Morris v. Board of Property Assessment

Opinion by

Mr. Justice Jones,

In the case at bar, the Board of Property Assessment, Appeals and Review of Allegheny County (Board), appeals from an order of the Court of Common Pleas of Allegheny County which reduced the real estate assessment of appellees’ property for the triennial years 1960-1961-1962. The court reduced the assessment only on the land from $49,900 to $29,500, a total reduction of $20,400. That was the only reduction granted and involved a tax saving to appellee of *194approximately $3978 over the triennial period. On this appeal the sole controversy between the parties concerns the assessment figure placed upon the land and the tax involved in the reduction of that figure.1

While the “thing from which the property owner appeals (and, therefore, the matter before the court) is the total assessment of the property as a unit” (Sheldon Hotel Corporation Assessment Appeal, 362 Pa. 313, 316, 66 A. 2d 242), the “total assessment” figure does not determine the jurisdiction of this Court to entertain this appeal. That which does determine and delineate the respective jurisdiction of the Superior Court and our Court is the actual “amount in controversy” : Act of August 14, 1963, P. L. 819, §1, 17 P.S. §184.

What is the “amount in controversy” in this type of action? In Du Bois’s Appeal, 293 Pa. 186, 192, 193, 142 A. 134, this Court said that the test of appellate jurisdiction is the amount of taxes sought to be avoided, not the value of the property upon which they are assessed. In Jackson Appeal, 191 Pa. Superior Ct. 455, 458, 157 A. 2d 100, the Superior Court stated: “Had the assessment been made, and the appeal to the Court of Common Pleas been taken, under the above county assessment law this Court would have jurisdiction, as the amount involved is measured not by the amount of the assessment involved but by the amount of tax *195sought to be avoided, which in this case is under $5000 [citing Du Bois’s Appeal, supra]”.2

The “amount in controversy” measured by the amount of taxes involved in the instant appeal is less than $10,000 and, therefore, sole jurisdiction to entertain this appeal lies in the Superior Court. It is of vital importance that we entertain appeals only in actions where we have jurisdiction.
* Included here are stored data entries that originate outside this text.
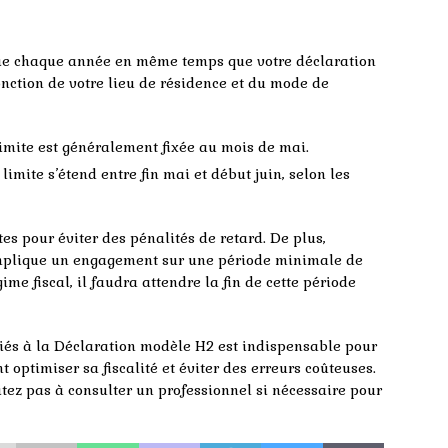
lie chaque année en même temps que votre déclaration
onction de votre lieu de résidence et du mode de
limite est généralement fixée au mois de mai.
limite s’étend entre fin mai et début juin, selon les
ites pour éviter des pénalités de retard. De plus,
 implique un engagement sur une période minimale de
ime fiscal, il faudra attendre la fin de cette période
 liés à la Déclaration modèle H2 est indispensable pour
 optimiser sa fiscalité et éviter des erreurs coûteuses.
itez pas à consulter un professionnel si nécessaire pour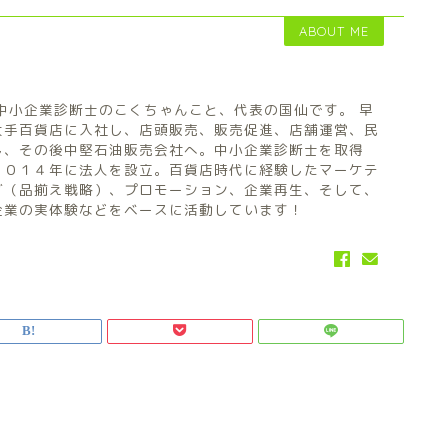
ABOUT ME
中小企業診断士のこくちゃんこと、代表の国仙です。 早
大手百貨店に入社し、店頭販売、販売促進、店舗運営、民
し、その後中堅石油販売会社へ。中小企業診断士を取得
２０１４年に法人を設立。百貨店時代に経験したマーケテ
グ（品揃え戦略）、プロモーション、企業再生、そして、
企業の実体験などをベースに活動しています！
The appeal is remitted to the Superior Court.

We have recently stated: “The basic and controlling substantive issue in a real estate assessment appeal is the correctness of the total assessment of the property as a unit. North Park Village, Inc. v. Bd. of Property Assessments, 408 Pa. 433, 184 A. 2d 253 (1962) ; see Sheldon Hotel Corp. Assessment Appeal, 362 Pa. 313, 66 A. 2d 242 (1949). A stipulation as to the fair market value of land or improvements is merely an evidentiary expedient and does not alter the court’s obligation on review to pass upon and to determine the correctness of the property assessment as a whole.” Pittsburgh Miracle Mile Town & Country Shopping Center, Inc. v. Bd. of Property Assessment, 417 Pa. 243, 209 A. 2d 394.

If the rule were otherwise, rarely would the Superior Court have jurisdiction in tax assessment appeals and practically all appeals in this class of case would be to this Court.